[Pixel coordinate tracking data]
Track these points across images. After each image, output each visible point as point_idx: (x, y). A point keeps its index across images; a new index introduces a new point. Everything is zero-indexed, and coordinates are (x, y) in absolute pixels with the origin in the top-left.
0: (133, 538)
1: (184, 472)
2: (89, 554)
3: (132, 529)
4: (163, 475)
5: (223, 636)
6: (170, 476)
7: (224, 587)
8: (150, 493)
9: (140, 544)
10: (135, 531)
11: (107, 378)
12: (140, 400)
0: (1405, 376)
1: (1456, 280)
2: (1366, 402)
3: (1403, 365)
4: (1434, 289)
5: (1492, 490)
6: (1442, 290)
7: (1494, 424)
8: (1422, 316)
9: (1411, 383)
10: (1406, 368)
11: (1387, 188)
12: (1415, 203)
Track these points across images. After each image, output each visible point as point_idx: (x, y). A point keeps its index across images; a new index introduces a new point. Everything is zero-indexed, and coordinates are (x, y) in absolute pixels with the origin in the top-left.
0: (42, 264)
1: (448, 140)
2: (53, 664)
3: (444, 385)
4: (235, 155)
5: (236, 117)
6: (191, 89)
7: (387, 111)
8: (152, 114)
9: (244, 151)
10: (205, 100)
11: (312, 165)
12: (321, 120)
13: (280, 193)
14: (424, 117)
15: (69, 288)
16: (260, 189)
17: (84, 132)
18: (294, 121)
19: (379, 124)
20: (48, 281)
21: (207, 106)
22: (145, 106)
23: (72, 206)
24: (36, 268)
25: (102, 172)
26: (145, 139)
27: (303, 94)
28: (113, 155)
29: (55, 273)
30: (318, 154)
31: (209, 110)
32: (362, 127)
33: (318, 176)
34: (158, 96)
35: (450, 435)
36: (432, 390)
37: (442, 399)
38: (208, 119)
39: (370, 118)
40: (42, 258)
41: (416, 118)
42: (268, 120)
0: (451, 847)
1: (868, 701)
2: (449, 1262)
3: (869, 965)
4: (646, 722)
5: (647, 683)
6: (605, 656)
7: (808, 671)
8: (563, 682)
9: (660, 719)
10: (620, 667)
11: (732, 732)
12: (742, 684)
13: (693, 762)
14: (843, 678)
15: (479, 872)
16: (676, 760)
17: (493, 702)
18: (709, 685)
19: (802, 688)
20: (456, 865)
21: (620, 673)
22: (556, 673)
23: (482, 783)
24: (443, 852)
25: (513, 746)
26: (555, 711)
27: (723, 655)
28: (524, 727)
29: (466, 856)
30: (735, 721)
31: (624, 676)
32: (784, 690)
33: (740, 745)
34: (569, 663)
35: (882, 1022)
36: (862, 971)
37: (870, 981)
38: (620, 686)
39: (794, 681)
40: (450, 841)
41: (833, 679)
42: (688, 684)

__EXERCISE INSTRUCTIONS__
Restate every entry word for word.

__SOLUTION__
Track these points across images. After each image, output each visible point as point_idx: (x, y). A point keeps its index across images; a new index introduces a new point. Everything is zero-indexed, and coordinates are (x, y) in absolute pixels with the origin in the top-left.
0: (133, 538)
1: (184, 472)
2: (89, 554)
3: (132, 529)
4: (163, 475)
5: (223, 636)
6: (170, 476)
7: (224, 587)
8: (150, 493)
9: (140, 544)
10: (135, 531)
11: (107, 378)
12: (140, 400)
0: (1405, 376)
1: (1456, 280)
2: (1366, 402)
3: (1403, 365)
4: (1434, 289)
5: (1492, 490)
6: (1442, 290)
7: (1494, 424)
8: (1422, 316)
9: (1411, 383)
10: (1406, 368)
11: (1387, 188)
12: (1415, 203)
Track these points across images. After each image, output each visible point as point_idx: (x, y). A point keeps its index across images; a new index introduces a new point. Everything is zero-indexed, and coordinates are (x, y) in absolute pixels with the origin in the top-left.
0: (42, 264)
1: (448, 140)
2: (53, 664)
3: (444, 385)
4: (235, 155)
5: (236, 117)
6: (191, 89)
7: (387, 111)
8: (152, 114)
9: (244, 151)
10: (205, 100)
11: (312, 165)
12: (321, 120)
13: (280, 193)
14: (424, 117)
15: (69, 288)
16: (260, 189)
17: (84, 132)
18: (294, 121)
19: (379, 124)
20: (48, 281)
21: (207, 106)
22: (145, 106)
23: (72, 206)
24: (36, 268)
25: (102, 172)
26: (145, 139)
27: (303, 94)
28: (113, 155)
29: (55, 273)
30: (318, 154)
31: (209, 110)
32: (362, 127)
33: (318, 176)
34: (158, 96)
35: (450, 435)
36: (432, 390)
37: (442, 399)
38: (208, 119)
39: (370, 118)
40: (42, 258)
41: (416, 118)
42: (268, 120)
0: (451, 847)
1: (868, 701)
2: (449, 1262)
3: (869, 965)
4: (646, 722)
5: (647, 683)
6: (605, 656)
7: (808, 671)
8: (563, 682)
9: (660, 719)
10: (620, 667)
11: (732, 732)
12: (742, 684)
13: (693, 762)
14: (843, 678)
15: (479, 872)
16: (676, 760)
17: (493, 702)
18: (709, 685)
19: (802, 688)
20: (456, 865)
21: (620, 673)
22: (556, 673)
23: (482, 783)
24: (443, 852)
25: (513, 746)
26: (555, 711)
27: (723, 655)
28: (524, 727)
29: (466, 856)
30: (735, 721)
31: (624, 676)
32: (784, 690)
33: (740, 745)
34: (569, 663)
35: (882, 1022)
36: (862, 971)
37: (870, 981)
38: (620, 686)
39: (794, 681)
40: (450, 841)
41: (833, 679)
42: (688, 684)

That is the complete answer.